Five Tips to Help Prevent Roadkill

  1. Pay attention to wildlife crossing signs. Slow down and watch for wildlife, especially at night. When driving after dark, use your high beams.
  2. Be mindful of creeks, river bottoms, and natural drainages, which serve as wildlife travel corridors and crossing areas. When you see a deer cross the road, slow down and assume several more are right behind.
  3. Be extra cautious and vigilant while driving during white-tailed deer breeding season in November and December when deer are especially active.
  4. When you see numerous vultures by a carcass on or near the roadway, slow down to avoid hitting vultures suddenly taking flight.
  5. It is illegal in Texas to “possess” or harvest wildlife (including deer) killed in a collision. Don’t attempt to move a dead or wounded animal off the road or dispatch a dying animal. Call law enforcement or a TxDOT office to report the collision and ask for assistance, especially if the animal is blocking traffic.

A monarch butterfly. Photo by Will van Overbeek, TxDOT.
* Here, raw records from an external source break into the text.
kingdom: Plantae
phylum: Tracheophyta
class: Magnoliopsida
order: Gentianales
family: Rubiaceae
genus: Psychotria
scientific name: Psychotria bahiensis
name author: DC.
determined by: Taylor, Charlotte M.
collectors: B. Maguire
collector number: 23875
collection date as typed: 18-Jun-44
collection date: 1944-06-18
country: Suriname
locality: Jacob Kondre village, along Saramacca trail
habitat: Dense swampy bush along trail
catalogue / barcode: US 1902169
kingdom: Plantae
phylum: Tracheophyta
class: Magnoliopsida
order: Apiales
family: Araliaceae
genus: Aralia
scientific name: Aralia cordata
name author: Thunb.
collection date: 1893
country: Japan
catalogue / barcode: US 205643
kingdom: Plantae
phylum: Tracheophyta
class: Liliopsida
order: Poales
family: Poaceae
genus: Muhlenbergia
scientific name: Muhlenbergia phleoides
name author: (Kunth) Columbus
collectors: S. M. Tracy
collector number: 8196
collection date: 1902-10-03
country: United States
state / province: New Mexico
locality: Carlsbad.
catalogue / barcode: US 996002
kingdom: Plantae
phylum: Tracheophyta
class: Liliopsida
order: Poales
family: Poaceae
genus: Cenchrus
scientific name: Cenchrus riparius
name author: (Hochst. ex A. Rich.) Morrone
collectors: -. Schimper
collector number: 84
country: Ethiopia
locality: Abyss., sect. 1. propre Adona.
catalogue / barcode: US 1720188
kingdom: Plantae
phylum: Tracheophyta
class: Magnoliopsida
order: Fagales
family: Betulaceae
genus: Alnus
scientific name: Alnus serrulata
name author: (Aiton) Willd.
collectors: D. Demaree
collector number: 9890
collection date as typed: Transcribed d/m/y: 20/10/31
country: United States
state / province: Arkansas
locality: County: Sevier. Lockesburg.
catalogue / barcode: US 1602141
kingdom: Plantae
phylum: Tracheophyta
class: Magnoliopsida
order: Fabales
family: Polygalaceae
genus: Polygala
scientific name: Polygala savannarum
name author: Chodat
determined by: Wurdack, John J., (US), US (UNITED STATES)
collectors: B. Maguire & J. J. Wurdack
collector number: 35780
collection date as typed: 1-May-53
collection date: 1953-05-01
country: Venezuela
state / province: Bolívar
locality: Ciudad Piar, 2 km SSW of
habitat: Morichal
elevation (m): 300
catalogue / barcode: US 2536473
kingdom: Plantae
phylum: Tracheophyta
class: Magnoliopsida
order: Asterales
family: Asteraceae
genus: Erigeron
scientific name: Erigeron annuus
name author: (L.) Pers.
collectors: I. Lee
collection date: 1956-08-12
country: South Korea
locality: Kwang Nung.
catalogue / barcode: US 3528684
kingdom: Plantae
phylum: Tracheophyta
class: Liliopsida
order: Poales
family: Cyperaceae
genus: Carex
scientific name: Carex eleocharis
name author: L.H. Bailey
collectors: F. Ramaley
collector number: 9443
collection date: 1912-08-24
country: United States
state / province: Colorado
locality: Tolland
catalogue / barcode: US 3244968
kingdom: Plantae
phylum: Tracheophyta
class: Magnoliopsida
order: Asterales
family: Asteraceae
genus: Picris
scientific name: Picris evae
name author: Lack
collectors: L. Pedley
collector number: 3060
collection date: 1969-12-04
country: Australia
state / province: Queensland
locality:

What might happen to wildlife if traffic came to a halt? This unplanned experiment occurred last spring during the initial surge of the COVID-19 pandemic when much of the nation shut down. This brief respite in human activity, dubbed the “anthropause,” resulted in dramatic reductions in wildlife-vehicle collisions, according to researchers at the University of California at Davis Road Ecology Center. But traffic levels have since returned back to near-normal nationwide, and the reprieve is over.

“It’s important to recognize that roads and cars aren’t going anywhere, but we need to develop mitigation measures that are integrated into road planning,” Schalk says. “That’s where the field is going, recognizing the need to integrate mitigation through informed science.”

Adding more culverts, land bridges and dynamic signage is only part of the solution. The rest is up to us as drivers. “People have a responsibility to be good motorists,” Cain says. “We can’t avoid every accident, but if people are vigilant and observant, they will be aware of wildlife crossing areas on the road. Pay attention. It’s a simple concept.”

Years ago, driving in remote southwest Texas, I mindlessly rolled over a long stick in the road. What was that? In my rearview mirror, I saw a large dark snake, likely a Texas indigo, writhing in the road behind me, a goner. My regret still lingers. Why didn’t I stop? Why didn’t I pay attention?

In his essay, Apologia, the late writer Barry Lopez recounts how he reverently moves dead animals from the road: “I carry each one away from the tarmac and into a cover of brush or grass out of decency, I think. And worry. Who are these animals, their lights gone out? What journeys have fallen apart here?”

Heeding Lopez’s requiem, I pay attention on my journeys and pause for wildlife along the way.